Dans une déclaration au quotidien El Watan, ce syndicaliste, très bon connaisseur du secteur de l’éducation, a expliqué que des « cas d’excès de zèle similaires » à celui de Seballa « sont vécus quotidiennement par des élèves qui sont livrées à elles-mêmes en l’absence de sanctions administratives contre leurs auteurs », déplore-t-il.
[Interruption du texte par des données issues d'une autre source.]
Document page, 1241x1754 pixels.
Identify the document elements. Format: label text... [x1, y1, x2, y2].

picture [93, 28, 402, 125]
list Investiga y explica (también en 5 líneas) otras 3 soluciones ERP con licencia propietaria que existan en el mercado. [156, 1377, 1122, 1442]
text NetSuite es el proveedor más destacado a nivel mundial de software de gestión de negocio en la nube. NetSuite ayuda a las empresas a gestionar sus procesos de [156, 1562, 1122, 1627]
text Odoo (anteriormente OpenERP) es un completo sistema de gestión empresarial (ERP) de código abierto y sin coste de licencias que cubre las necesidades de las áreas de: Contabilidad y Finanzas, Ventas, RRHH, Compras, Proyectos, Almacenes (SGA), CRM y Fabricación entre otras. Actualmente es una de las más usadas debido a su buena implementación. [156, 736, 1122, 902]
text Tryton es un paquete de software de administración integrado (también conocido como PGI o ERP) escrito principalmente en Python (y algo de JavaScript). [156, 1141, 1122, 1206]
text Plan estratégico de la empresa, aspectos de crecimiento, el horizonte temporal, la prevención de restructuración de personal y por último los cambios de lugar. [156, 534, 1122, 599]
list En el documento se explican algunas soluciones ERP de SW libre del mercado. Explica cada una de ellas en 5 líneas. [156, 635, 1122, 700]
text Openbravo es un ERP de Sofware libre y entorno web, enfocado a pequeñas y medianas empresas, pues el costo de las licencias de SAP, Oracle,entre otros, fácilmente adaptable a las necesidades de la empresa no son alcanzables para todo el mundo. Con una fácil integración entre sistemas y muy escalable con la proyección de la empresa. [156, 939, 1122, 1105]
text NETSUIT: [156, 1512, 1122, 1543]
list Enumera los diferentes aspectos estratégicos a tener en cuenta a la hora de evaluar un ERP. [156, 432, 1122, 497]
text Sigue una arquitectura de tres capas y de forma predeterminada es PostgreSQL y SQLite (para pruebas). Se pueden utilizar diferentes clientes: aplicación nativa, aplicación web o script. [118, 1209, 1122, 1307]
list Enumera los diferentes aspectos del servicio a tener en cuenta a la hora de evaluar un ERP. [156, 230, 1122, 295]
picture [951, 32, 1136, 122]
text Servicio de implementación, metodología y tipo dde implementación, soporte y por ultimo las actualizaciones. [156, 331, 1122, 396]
Selon Meziane Meriane, « des agents de sécurité, et parfois même des adjoints de l’éducation, intimident de la même façon des jeunes lycéennes pour non port du foulard ».  « Ces comportements rappellent ce qui était vécu dans les années 90 », prévient le porte-parole de l’un des syndicats autonomes les plus puissants dans le secteur de l’éducation.  « Il faut des sanctions contre l’auteur de cet acte pour ne plus jamais retomber dans ce que nous avons enduré il y a quelques années », conclut en dernier lieu Meziane Meriane qui presse le ministère de l’Education de réagir au plus vite à ces dépassements.